The University of Melbourne and Australia’s national broadcaster are teaming up to solve one of the biggest mysteries at the heart of family life: which chores do kids do around the home?
The Melbourne School of Population and Global Health has joined forces with the ABC’s long-running kids’ show, Behind the News (BTN), to survey children about what they do and how they feel about it.
While spats about who unloads the dishwasher might seem at first glance a first-world problem, lead researcher Associate Professor Lisa Gibbs says the survey will explore the role of “required helpfulness” in developing young people’s resilience.
“Research going back to the Great Depression and, more recently, disaster recovery, suggests that kids often thrive when the going gets tough and they are truly needed,” says Dr Gibbs, who is Director of the University’s Jack Brockhoff Child Health and Wellbeing Program.
“We want to know what happens in contemporary families – do we need to be providing opportunities for children to feel useful and worthwhile, at a time when digital technologies are encouraging adults and children alike to be passive?”
Research collaborator Professor Dorothy Scott, a former Foundation Chair in Child Protection at the University and Director of the Australian Centre for Child Protection at the University of South Australia, said the survey would shed light on family roles.
“When the family was an economic unit, children were an important part of it.
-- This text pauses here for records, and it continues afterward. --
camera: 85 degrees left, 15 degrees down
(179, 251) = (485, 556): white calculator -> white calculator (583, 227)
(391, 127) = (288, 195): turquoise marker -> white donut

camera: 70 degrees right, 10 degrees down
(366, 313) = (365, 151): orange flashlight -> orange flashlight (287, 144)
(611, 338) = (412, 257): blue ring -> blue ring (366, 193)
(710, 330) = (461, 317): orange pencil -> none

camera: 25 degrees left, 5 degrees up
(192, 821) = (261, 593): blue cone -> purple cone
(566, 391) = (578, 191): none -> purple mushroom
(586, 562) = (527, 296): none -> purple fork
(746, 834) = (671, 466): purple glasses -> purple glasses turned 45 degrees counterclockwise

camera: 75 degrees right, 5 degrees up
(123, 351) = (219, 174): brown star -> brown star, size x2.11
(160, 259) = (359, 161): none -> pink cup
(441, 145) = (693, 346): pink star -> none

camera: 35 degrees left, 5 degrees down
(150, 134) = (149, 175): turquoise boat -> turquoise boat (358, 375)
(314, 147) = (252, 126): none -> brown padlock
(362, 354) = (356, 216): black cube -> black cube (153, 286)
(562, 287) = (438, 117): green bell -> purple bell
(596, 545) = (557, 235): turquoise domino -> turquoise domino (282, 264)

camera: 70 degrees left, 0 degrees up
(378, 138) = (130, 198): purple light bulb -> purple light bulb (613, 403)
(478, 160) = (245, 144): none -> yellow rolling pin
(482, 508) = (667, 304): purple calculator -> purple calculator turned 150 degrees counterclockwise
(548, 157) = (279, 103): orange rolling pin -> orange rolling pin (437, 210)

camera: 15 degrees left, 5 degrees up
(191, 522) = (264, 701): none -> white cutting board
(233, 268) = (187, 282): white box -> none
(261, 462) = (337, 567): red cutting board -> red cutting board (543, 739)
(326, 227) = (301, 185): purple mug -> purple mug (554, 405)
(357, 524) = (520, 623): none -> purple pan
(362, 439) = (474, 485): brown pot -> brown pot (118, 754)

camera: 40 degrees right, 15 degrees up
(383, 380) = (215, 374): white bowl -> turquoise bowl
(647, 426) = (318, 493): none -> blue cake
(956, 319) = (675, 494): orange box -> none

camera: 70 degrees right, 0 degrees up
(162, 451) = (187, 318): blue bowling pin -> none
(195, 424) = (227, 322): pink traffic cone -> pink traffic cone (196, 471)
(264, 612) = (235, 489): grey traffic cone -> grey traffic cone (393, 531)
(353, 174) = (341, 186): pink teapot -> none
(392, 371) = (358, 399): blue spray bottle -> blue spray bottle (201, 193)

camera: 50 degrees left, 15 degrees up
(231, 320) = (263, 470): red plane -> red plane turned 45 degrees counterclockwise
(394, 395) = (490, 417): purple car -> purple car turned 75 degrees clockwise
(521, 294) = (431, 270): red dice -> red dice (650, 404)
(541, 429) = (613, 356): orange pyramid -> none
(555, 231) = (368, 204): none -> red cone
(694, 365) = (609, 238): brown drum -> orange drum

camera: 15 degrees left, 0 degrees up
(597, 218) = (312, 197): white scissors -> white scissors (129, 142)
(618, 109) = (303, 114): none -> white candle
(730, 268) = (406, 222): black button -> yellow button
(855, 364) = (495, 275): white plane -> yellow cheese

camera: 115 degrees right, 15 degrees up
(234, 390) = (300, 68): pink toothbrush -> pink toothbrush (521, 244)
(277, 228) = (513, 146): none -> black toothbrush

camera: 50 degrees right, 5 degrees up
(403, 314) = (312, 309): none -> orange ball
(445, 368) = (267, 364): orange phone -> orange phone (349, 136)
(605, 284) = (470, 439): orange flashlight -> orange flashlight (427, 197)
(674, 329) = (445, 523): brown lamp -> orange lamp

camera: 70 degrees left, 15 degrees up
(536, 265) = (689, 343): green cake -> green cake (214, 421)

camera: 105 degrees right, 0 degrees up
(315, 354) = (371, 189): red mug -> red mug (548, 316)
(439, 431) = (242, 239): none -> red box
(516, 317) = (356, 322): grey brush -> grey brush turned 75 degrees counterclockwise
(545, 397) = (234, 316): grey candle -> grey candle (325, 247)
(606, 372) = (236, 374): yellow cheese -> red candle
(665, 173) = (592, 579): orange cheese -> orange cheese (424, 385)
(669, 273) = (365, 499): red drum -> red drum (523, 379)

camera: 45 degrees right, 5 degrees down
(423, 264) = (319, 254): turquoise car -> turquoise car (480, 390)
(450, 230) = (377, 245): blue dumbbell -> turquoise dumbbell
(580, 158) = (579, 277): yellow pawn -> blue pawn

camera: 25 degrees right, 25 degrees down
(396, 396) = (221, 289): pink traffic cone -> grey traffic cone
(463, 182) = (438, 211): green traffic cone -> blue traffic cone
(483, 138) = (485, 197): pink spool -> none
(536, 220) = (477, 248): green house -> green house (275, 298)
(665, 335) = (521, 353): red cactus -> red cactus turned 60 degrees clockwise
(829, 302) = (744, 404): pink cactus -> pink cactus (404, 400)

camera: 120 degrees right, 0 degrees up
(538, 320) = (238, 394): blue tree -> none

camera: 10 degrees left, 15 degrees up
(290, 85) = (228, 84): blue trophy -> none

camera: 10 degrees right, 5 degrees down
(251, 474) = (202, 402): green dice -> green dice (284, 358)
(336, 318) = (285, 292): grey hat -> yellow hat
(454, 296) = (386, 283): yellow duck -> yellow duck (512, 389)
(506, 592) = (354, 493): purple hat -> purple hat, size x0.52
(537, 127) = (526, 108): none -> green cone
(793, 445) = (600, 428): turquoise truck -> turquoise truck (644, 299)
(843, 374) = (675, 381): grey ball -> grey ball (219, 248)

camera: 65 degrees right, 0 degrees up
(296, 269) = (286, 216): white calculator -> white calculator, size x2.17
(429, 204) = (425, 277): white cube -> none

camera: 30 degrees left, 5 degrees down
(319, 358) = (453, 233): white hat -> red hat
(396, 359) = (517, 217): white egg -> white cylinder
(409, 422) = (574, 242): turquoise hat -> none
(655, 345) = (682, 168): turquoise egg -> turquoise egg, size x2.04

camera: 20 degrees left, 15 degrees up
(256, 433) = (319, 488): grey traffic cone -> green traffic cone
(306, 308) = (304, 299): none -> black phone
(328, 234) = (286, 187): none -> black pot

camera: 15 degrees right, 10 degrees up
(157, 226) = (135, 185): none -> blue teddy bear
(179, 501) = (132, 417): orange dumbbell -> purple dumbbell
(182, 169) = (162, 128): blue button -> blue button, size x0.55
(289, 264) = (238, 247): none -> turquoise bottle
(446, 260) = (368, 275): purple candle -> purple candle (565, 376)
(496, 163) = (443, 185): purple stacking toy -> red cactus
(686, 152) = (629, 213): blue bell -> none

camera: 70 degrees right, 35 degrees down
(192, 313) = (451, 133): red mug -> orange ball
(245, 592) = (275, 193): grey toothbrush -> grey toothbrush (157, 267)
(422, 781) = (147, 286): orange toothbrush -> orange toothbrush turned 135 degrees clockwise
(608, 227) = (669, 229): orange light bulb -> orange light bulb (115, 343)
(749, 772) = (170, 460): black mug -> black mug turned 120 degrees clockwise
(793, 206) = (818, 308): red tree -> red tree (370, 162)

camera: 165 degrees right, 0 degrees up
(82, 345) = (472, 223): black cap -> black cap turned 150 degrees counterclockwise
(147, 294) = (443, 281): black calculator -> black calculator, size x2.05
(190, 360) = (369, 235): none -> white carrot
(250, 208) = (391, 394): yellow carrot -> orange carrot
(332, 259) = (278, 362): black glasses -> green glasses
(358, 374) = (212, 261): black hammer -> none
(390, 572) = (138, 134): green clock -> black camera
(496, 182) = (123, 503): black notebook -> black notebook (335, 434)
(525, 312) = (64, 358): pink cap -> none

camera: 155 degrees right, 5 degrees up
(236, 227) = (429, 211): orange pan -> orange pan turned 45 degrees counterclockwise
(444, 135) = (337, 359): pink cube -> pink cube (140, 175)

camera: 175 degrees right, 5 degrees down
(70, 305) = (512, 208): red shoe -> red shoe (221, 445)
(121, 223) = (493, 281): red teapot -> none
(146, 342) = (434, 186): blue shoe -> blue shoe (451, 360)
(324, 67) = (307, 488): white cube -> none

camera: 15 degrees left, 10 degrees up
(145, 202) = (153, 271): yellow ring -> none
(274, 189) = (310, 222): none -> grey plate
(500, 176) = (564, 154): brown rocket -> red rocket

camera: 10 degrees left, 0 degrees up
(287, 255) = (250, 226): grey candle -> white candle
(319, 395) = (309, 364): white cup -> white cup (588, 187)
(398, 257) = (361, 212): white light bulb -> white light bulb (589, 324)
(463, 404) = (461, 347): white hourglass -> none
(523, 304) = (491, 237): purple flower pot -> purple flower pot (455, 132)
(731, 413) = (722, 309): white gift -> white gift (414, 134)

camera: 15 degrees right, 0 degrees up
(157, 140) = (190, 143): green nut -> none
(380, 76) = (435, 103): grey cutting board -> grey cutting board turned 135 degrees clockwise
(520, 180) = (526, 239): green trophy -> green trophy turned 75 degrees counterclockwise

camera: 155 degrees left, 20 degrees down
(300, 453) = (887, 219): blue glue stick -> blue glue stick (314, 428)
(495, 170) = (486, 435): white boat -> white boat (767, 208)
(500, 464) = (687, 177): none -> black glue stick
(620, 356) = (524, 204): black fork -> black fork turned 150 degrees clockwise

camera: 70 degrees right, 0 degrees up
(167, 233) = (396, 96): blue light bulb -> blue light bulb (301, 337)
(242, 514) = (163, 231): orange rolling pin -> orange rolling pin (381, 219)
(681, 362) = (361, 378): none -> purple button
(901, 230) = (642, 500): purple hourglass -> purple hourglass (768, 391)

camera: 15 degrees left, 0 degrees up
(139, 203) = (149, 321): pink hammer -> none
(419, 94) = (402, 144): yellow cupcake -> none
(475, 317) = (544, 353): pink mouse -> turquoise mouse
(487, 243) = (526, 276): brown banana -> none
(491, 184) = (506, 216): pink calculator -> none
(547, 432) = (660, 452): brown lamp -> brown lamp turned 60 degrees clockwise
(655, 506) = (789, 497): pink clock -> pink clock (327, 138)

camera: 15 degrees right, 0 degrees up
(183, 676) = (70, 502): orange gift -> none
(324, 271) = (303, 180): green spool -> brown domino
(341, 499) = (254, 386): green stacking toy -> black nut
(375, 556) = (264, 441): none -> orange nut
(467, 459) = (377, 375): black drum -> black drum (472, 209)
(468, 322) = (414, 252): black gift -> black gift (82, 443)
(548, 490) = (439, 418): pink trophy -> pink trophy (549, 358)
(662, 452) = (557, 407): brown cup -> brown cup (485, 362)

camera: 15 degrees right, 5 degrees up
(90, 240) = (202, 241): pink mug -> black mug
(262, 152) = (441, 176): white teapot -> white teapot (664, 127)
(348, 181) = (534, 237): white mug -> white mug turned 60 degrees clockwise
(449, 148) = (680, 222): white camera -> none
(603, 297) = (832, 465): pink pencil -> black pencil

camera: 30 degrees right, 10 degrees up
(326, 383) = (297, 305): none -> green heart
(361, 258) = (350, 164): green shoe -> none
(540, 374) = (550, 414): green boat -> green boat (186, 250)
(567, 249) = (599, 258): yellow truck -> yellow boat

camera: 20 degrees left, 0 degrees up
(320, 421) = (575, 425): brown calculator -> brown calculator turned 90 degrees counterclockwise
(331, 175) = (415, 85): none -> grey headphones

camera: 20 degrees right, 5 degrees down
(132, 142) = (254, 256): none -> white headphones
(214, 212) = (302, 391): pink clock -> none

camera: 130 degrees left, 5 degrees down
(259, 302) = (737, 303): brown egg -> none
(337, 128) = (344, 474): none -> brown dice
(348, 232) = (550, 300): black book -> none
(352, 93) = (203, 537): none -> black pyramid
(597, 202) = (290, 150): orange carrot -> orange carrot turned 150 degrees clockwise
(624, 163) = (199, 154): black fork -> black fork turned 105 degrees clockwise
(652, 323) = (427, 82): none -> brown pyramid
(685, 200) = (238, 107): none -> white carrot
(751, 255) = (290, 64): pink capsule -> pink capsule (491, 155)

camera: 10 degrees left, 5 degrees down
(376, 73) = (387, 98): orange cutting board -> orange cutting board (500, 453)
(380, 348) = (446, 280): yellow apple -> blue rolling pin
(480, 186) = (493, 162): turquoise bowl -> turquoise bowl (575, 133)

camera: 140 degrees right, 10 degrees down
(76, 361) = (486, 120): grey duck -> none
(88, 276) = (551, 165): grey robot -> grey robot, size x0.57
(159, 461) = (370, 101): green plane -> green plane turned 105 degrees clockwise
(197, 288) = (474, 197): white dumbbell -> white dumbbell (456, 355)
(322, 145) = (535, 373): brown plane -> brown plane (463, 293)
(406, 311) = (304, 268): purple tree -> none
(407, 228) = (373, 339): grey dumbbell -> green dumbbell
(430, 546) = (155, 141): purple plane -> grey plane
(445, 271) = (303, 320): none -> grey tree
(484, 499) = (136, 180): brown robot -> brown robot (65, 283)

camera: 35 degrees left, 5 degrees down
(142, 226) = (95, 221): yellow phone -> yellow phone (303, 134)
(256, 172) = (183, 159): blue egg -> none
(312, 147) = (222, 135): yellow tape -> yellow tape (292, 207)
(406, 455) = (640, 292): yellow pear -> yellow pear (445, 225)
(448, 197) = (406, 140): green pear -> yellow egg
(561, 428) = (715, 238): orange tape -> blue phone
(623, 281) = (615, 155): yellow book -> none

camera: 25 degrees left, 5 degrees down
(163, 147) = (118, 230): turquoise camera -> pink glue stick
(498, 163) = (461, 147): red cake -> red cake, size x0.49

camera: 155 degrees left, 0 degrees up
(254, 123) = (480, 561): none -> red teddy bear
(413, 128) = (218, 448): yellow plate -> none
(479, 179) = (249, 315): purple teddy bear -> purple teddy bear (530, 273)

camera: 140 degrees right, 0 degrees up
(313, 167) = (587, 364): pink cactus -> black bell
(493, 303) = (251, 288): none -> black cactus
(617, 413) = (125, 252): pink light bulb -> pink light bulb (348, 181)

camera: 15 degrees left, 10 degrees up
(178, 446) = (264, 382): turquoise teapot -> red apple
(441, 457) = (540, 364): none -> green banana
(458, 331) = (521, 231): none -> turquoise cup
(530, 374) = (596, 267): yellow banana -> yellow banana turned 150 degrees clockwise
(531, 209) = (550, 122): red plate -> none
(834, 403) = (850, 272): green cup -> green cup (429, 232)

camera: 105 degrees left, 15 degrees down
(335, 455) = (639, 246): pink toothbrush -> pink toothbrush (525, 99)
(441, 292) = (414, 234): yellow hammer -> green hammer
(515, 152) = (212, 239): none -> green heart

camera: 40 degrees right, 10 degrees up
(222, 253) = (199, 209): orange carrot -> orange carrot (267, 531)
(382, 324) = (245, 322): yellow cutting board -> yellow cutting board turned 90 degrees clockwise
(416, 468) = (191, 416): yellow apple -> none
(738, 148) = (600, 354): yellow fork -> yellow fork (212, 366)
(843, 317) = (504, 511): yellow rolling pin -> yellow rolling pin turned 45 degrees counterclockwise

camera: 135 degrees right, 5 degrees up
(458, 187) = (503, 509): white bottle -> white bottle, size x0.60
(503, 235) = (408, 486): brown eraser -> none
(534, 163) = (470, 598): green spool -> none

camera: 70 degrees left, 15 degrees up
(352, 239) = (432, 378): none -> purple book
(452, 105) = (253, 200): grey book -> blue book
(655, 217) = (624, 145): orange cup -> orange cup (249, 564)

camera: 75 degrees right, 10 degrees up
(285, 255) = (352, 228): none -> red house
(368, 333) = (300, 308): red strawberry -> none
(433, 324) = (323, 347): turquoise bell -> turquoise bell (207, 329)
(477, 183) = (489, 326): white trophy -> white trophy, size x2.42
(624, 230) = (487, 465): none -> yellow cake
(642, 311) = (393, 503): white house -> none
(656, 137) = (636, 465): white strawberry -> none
But now in our consumer society, children have only a minor role to play in terms of contributing to the household.”
The project, funded by the Myer Foundation, will see children enlisted as co-researchers, through workshops at participating schools and sporting clubs, to develop questions and interpret the results.
BTN presenter Nathan Bazley said the partnership combined BTN’s strengths in reaching a young audience, with the University’s research rigour.
“Instead of having experts tell kids information, we can now have kids telling experts what they think, and that could be a powerful tool for making policymakers take notice of what kids are saying.”